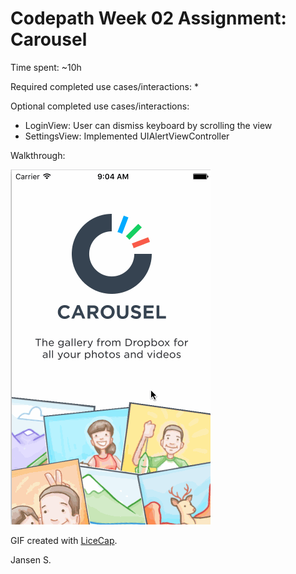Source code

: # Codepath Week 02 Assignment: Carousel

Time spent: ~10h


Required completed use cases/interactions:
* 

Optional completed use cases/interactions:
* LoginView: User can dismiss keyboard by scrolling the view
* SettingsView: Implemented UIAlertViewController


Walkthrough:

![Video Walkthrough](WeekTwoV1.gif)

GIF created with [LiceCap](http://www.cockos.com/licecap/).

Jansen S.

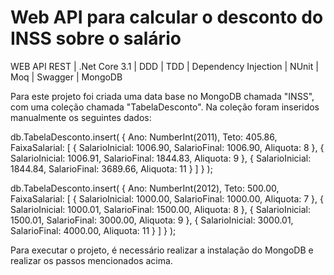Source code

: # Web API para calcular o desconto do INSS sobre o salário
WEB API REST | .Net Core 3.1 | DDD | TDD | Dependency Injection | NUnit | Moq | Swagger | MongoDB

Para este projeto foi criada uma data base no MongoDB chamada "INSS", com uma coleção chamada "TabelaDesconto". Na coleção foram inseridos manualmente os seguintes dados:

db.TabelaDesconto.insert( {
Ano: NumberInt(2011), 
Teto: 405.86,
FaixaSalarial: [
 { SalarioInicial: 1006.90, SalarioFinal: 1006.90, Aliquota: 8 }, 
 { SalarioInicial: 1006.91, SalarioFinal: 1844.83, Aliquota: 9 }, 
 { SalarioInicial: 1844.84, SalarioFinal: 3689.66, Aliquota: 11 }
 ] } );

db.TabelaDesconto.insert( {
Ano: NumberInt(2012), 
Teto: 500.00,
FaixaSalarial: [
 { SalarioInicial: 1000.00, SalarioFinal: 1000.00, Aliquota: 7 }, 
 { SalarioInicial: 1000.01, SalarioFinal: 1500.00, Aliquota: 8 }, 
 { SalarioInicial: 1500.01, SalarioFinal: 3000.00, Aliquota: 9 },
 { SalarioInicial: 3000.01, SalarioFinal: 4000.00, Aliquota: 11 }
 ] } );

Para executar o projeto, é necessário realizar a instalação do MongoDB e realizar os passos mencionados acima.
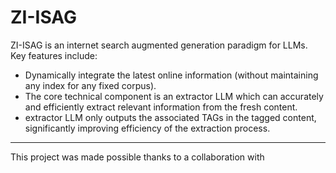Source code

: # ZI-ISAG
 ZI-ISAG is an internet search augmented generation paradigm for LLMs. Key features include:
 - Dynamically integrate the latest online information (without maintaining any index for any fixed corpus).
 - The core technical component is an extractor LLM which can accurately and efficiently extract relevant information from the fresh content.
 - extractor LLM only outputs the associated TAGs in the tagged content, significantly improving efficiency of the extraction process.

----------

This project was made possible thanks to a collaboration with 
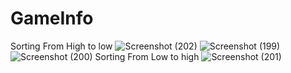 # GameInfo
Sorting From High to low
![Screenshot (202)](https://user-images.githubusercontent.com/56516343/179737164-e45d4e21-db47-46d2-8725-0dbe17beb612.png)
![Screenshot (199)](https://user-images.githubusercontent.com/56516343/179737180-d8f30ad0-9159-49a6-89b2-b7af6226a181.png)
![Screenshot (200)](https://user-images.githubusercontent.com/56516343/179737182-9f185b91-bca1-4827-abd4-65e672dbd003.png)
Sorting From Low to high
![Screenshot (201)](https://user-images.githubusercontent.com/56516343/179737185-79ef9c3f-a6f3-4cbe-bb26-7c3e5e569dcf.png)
—————
任务说明: 请把从含有“Time spent: ~10h”的那一行起、到含有“Para este projeto”的那一行止的全部行重新写出，并把其中的“Walkthrough”改为“Demo”，其余内容一律不变。答案里不要放图片。

练习结果:
Time spent: ~10h


Required completed use cases/interactions:
* 

Optional completed use cases/interactions:
* LoginView: User can dismiss keyboard by scrolling the view
* SettingsView: Implemented UIAlertViewController


Demo:

![Video Demo](WeekTwoV1.gif)

GIF created with [LiceCap](http://www.cockos.com/licecap/).

Jansen S.

Source code

: # Web API para calcular o desconto do INSS sobre o salário
WEB API REST | .Net Core 3.1 | DDD | TDD | Dependency Injection | NUnit | Moq | Swagger | MongoDB

Para este projeto foi criada uma data base no MongoDB chamada "INSS", com uma coleção chamada "TabelaDesconto". Na coleção foram inseridos manualmente os seguintes dados:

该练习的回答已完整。